Джош стоял не шевелясь. Настал момент, которого он больше всего боялся. Вот так кончались все его разговоры с матерью. Ему просто хотелось завершить разговор и остаться одному в мире, где он мог бы продолжать искать своего отца. Он хотел понять, кто он для отца, который его бросил (а бросал ли его отец вообще? он не знал этого – вот в чем штука), так же, как понимал, кто он для своей матери со всеми своими достоинствами и недостатками. Увидев себя на фоне этих двух людей и между ними, он мог бы начать размышлять, кто он за всеми обликами, которые принимал каждый день, за всем тем, каким его видел мир в любой конкретный момент.
– Мне остается удивляться, действительно ли ты говоришь по-настоящему лишь тогда, когда тебе что-то от меня нужно.
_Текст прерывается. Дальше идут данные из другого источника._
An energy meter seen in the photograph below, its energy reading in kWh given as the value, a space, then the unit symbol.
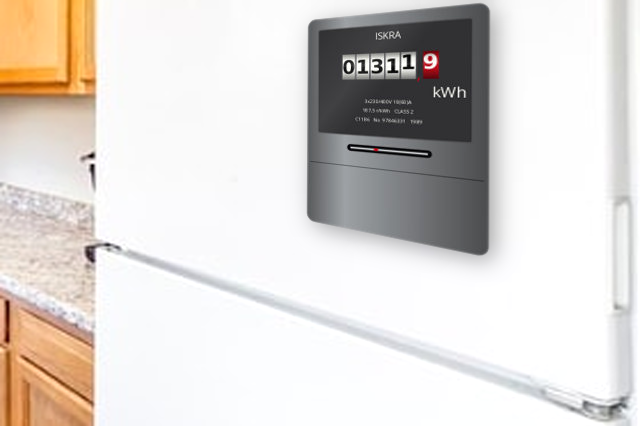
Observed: 1311.9 kWh
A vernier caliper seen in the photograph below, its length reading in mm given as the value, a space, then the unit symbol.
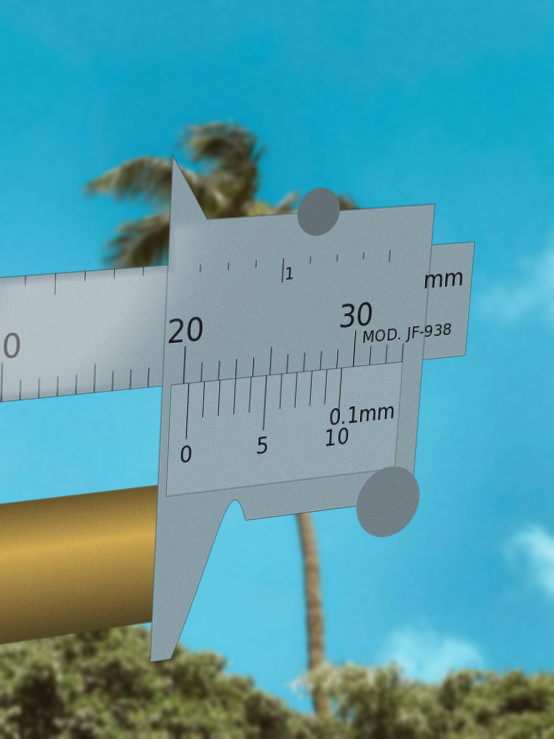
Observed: 20.3 mm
Это чрезвычайно неискренне.
– Мам, я…
– Неискренне означает без искренности. Не знаю, говорили вам об этом в школе или нет.
– Я еще успею на автобус.
– Тогда поторопись.
Джош побросал вещи в портфель и вышел за дверь.
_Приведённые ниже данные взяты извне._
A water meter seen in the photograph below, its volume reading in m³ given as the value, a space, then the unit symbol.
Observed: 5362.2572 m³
Диана смотрела в кружку с кофе, зная, что все взаимопонимание с сыном пошло насмарку и что ему, очевидно, невыносимо находиться рядом с ней, когда она ведет себя вот так.
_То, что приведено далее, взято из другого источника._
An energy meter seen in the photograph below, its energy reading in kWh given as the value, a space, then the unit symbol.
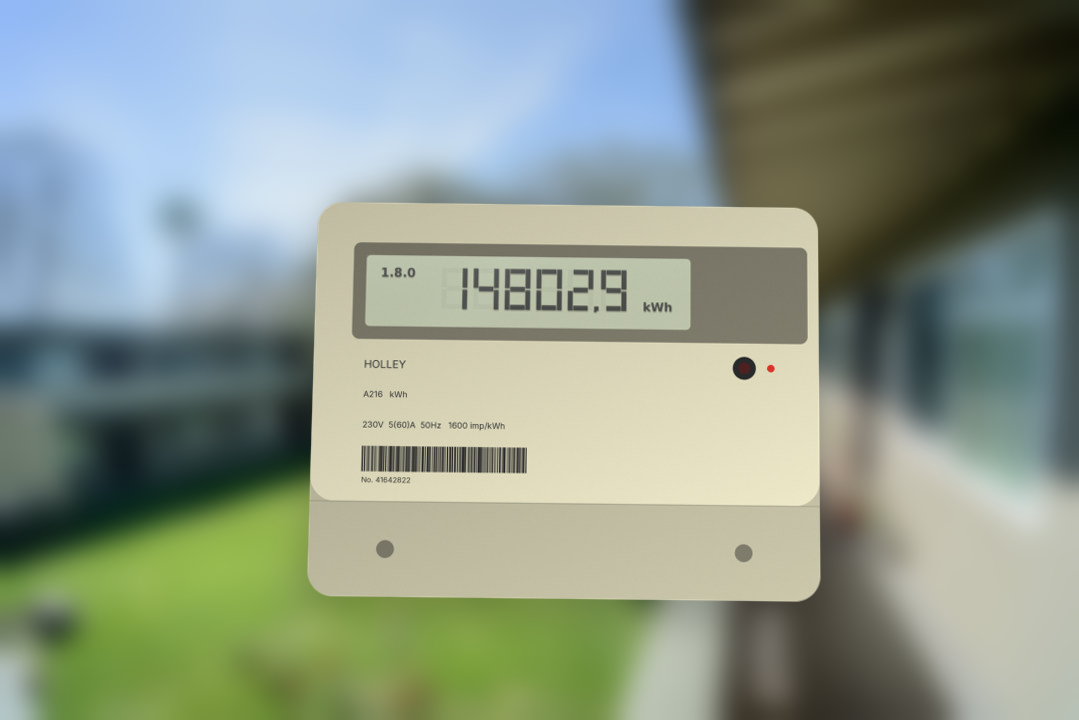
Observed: 14802.9 kWh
– Я люблю тебя, – произнесла она, надеясь, что еще не поздно.
– Я тоже тебя люблю, – отозвался он, но недостаточно громко, чтобы быть услышанным.
Глава 18
И вот теперь, когда ни наука, ни городские власти не смогли решить ее проблему, Джеки сидела в своей машине на парковке у мэрии, не зная, что делать дальше. Никто ничего не решил. Никто не смог ей помочь.
Она наблюдала, как из дверей выбежали рабочие и начали долгий процесс драпировки мэрии в черный бархат. Было приятно смотреть на людей, борющихся с проблемой, которая никак ее не касалась. Ей не приходилось ни помогать, ни что-то делать, ни выбирать. В какой-то момент ей хотелось опустить сиденье как можно ближе к лежачему положению и заночевать прямо здесь. Остаться на месте и предоставить миру заниматься своими странными и ужасными делами без нее.
Но не успев додумать эту мысль, Джеки уже включила зажигание и задним ходом выехала с парковки. Она не остановилась. Не могла остановиться. Что-то внутри делало ее отступление таким же невозможным, как самая невозможная из ее проблем.